*** Excerpted text

In People v. Berger (1955) 131 Cal.App.2d 127, 280 P.2d 136, the court held, where the defendant's intent to perform an abortion was clear, his act of sterilizing surgical instruments was sufficient to constitute an attempt to perform an abortion. (Id., at pp. 131–132, 280 P.2d 136.) The court held this act was a first step toward the commission of the intended crime.
In the present case, defendant performed the first act necessary for commission of his clearly expressed intent. He entered a room which he thought contained the minors. Defendant had just explained to Heather that, after meeting the girls, he intended to “lick the girls on their vaginas in positions A thru Z.” Defendant also stated he would place the girls “on top of him” because “he was not a small man and that this first time it would be painful for the girls.” Defendant was shown photographs of prepubescent girls and was told they were photographs of Rachel and Rita, the intended victims. Defendant stated he was ready to meet the girls.
“Public safety would be needlessly jeopardized if the police were required to refrain from interceding until absolutely certain in each case that the criminal would go through with his plan. The law of attempts eliminates precisely that burden once the subject has plainly demonstrated, by his actions, his intent presently to commit the crime.” (People v. Dillon, supra, 34 Cal.3d at p. 454, 194 Cal.Rptr. 390, 668 P.2d 697.)
Further, it does not matter that the consummation of defendant's intent was factually impossible. (People v. Siu (1954) 126 Cal.App.2d 41, 44, 271 P.2d 575.) “One of the purposes of the criminal law is to protect society from those who intend to injure it. When it is established that the defendant intended to commit a specific crime and that in carrying out this intention he committed an act that caused harm or sufficient danger of harm, it is immaterial that for some collateral reason he could not complete the intended crime. Although the law does not impose punishment for guilty intent alone, it does impose punishment when guilty intent is coupled with action that would result in a crime but for the intervention of some fact or circumstance unknown to the defendant. [Citations.]” (People v. Camodeca (1959) 52 Cal.2d 142, 147, 338 P.2d 903.) An attempt depends on the intent and act of the defendant, not on the effect and result of his intended act. (People v. Rojas (1961) 55 Cal.2d 252, 256–258, 10 Cal.Rptr. 465, 358 P.2d 921.)

******
*** Information shown

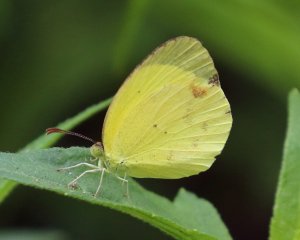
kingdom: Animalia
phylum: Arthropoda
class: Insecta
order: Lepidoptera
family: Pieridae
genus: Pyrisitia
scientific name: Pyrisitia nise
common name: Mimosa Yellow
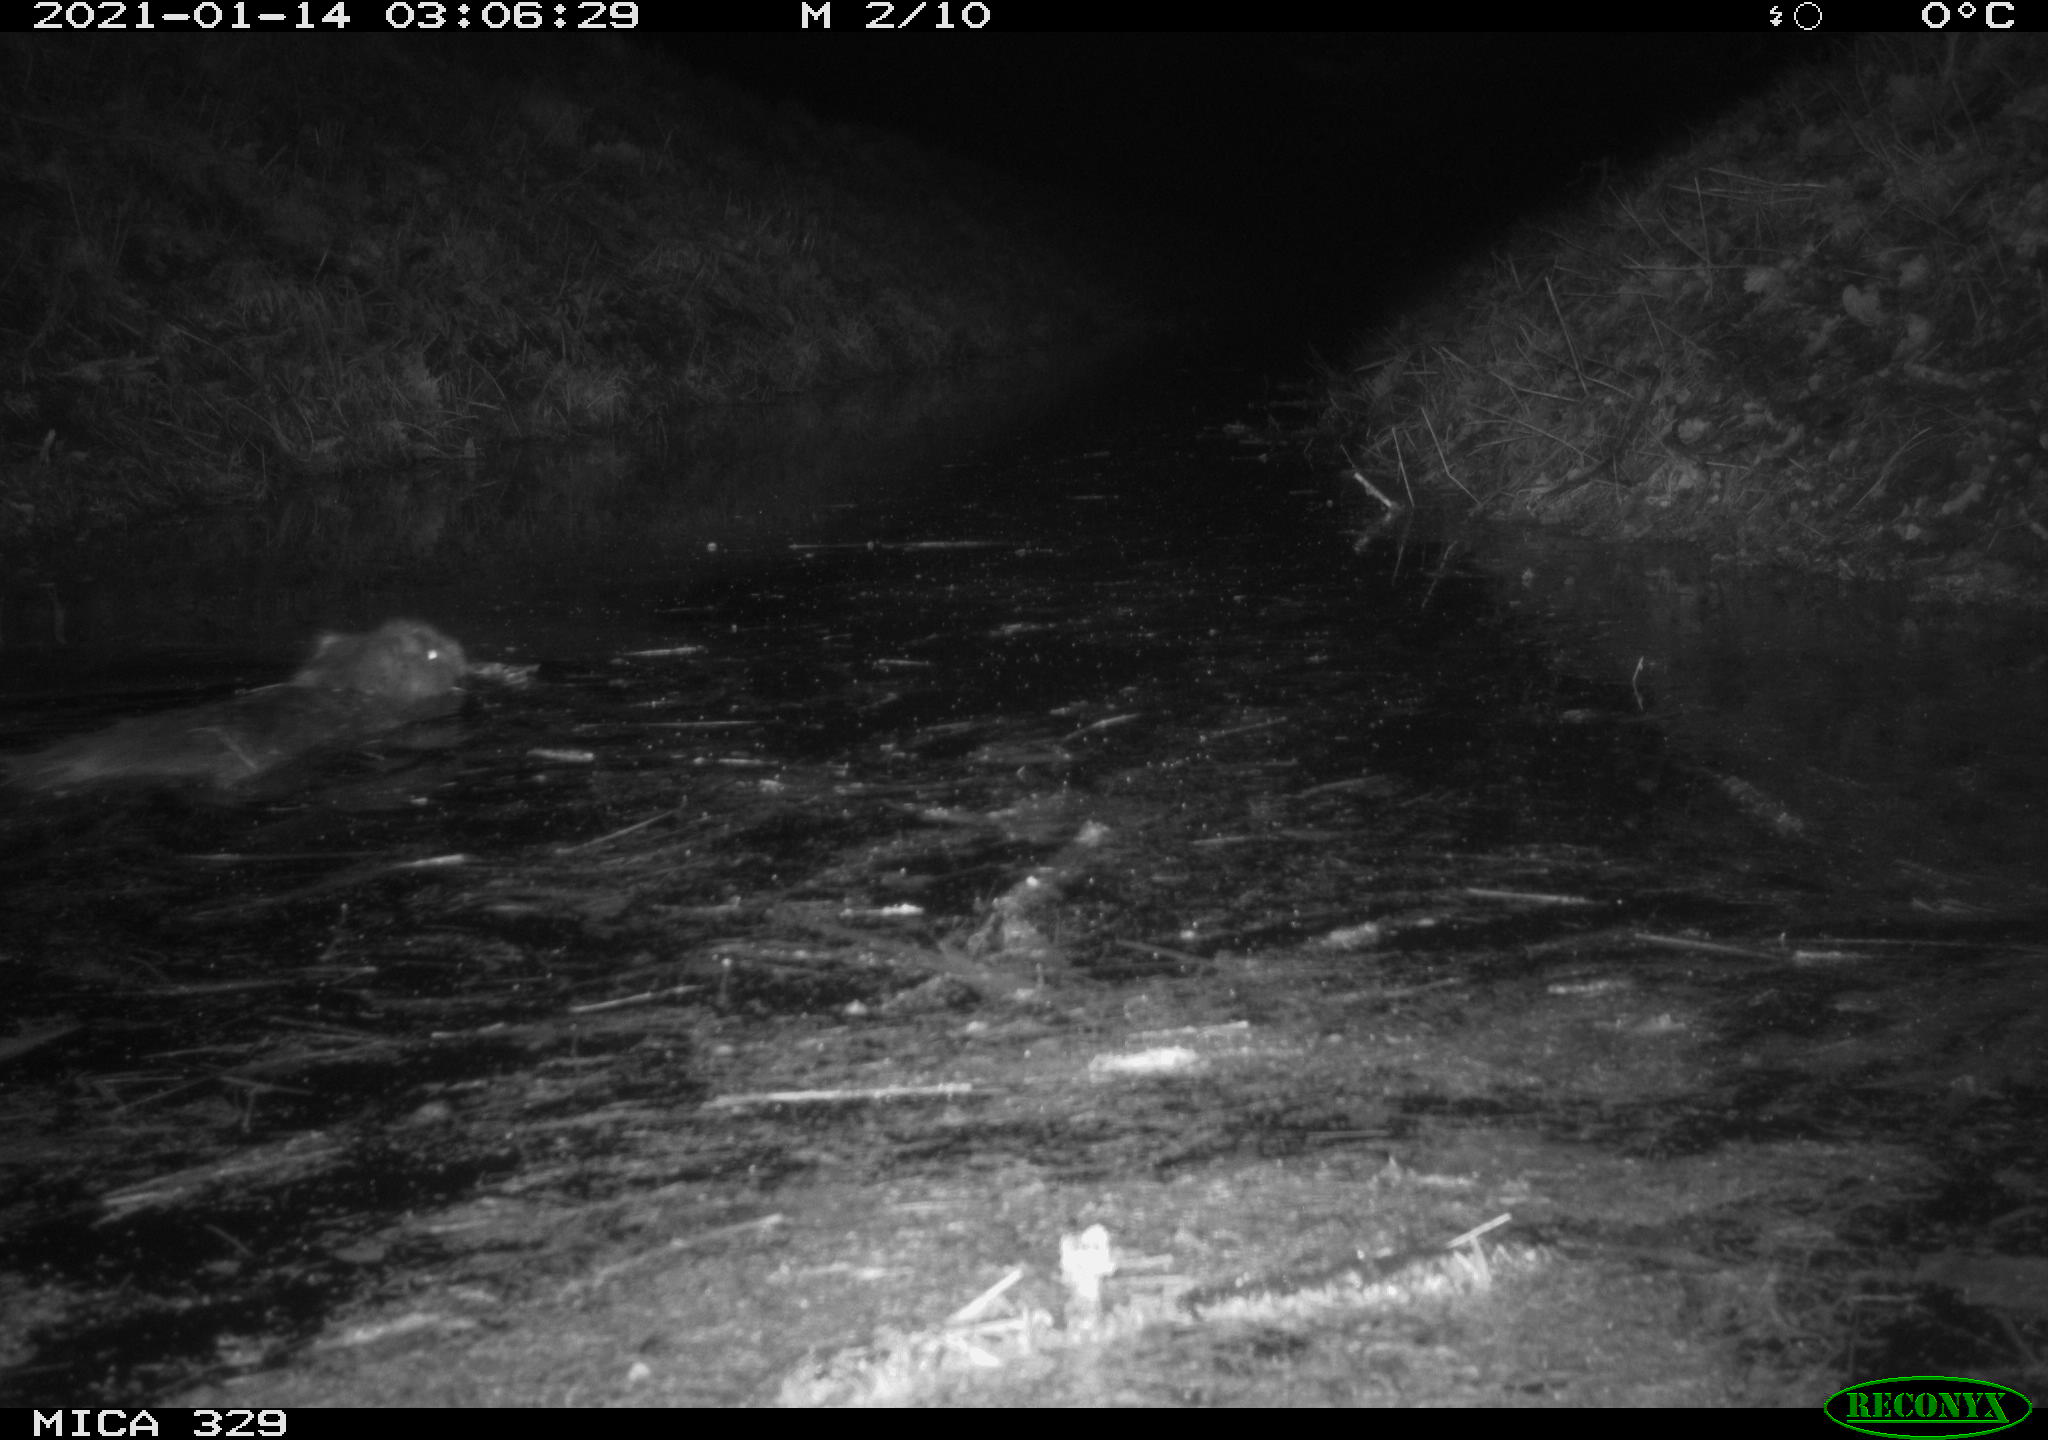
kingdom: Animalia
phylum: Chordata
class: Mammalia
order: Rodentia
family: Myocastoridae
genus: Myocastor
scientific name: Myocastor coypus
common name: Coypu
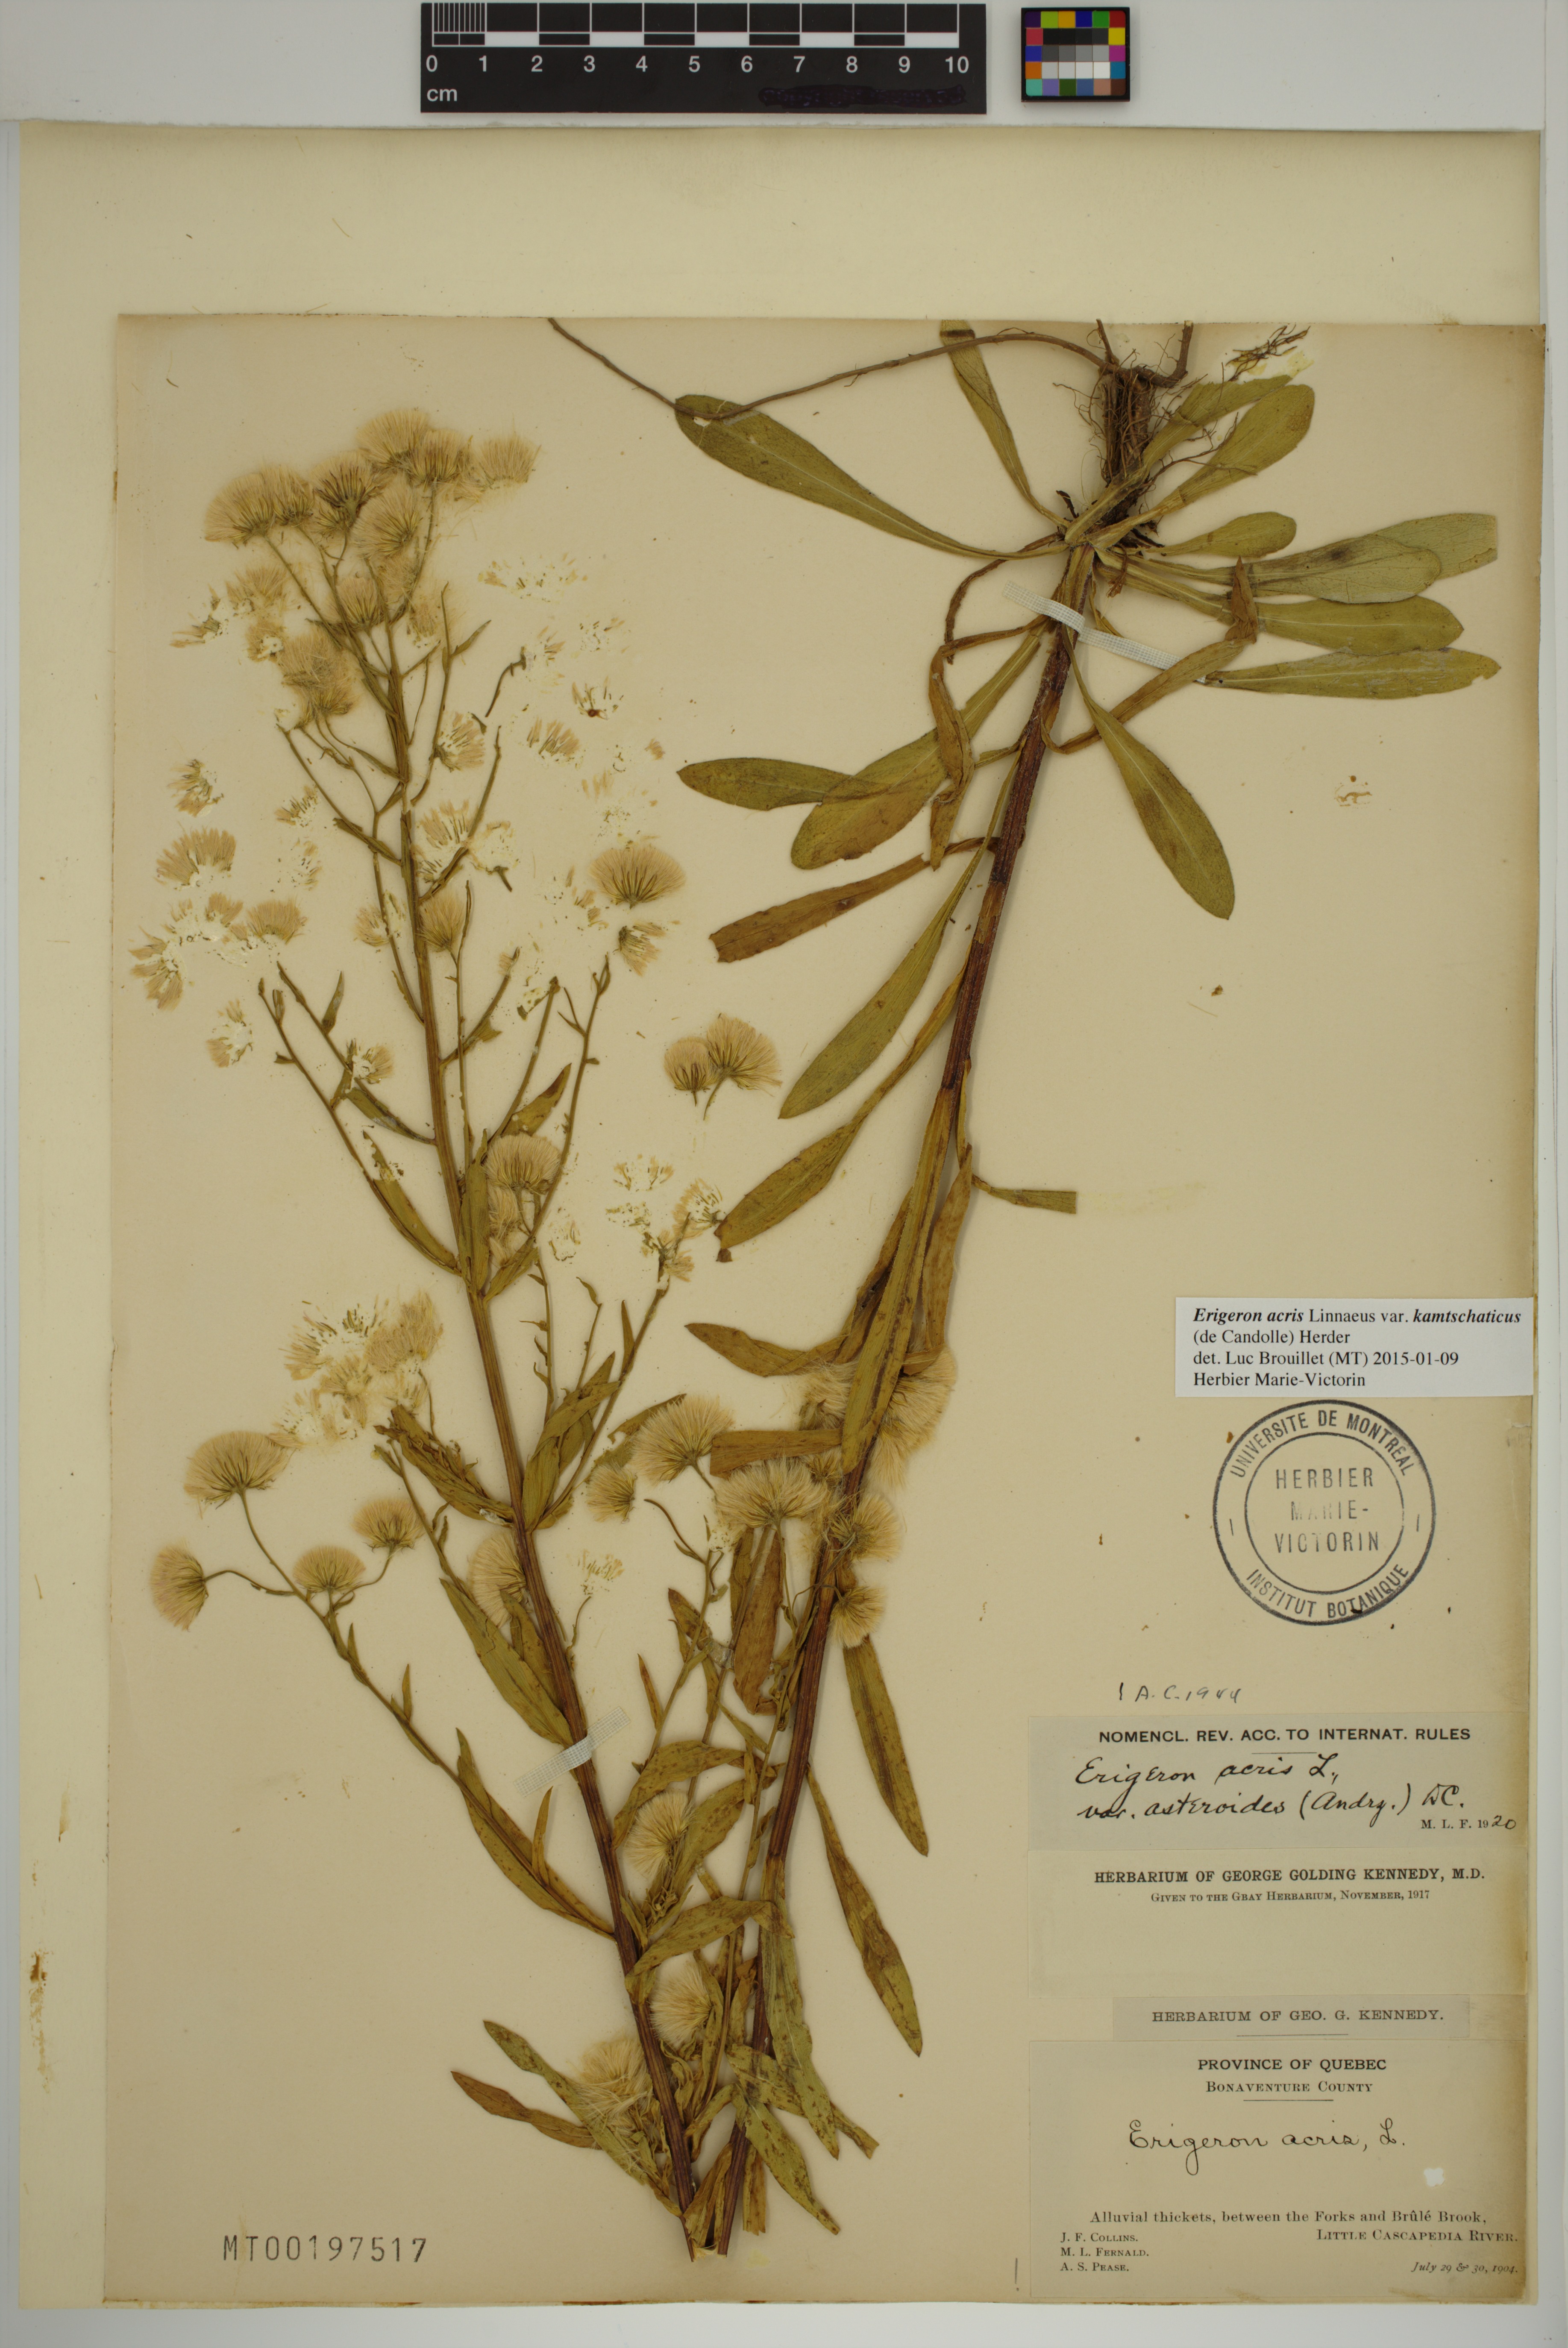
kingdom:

******

▶ Problems to solve:
(a) According to the excerpt on criminal attempts, why does it not matter that the defendant could not actually carry out his intended crime? Answer in one to three sentences.
(b) Reproduce the passage in the excerpt on criminal attempts starting at "In the present" and ending at "meet the girls.".
The entries aren't needed for anything here.

▶ Results in order:
(a) One purpose of the criminal law is to protect society from those who intend to injure it. The law punishes guilty intent when it is coupled with action that would result in a crime but for some fact or circumstance unknown to the defendant. An attempt depends on the defendant's intent and act, not on the effect and result of the intended act.

(b)
In the present case, defendant performed the first act necessary for commission of his clearly expressed intent. He entered a room which he thought contained the minors. Defendant had just explained to Heather that, after meeting the girls, he intended to “lick the girls on their vaginas in positions A thru Z.” Defendant also stated he would place the girls “on top of him” because “he was not a small man and that this first time it would be painful for the girls.” Defendant was shown photographs of prepubescent girls and was told they were photographs of Rachel and Rita, the intended victims. Defendant stated he was ready to meet the girls.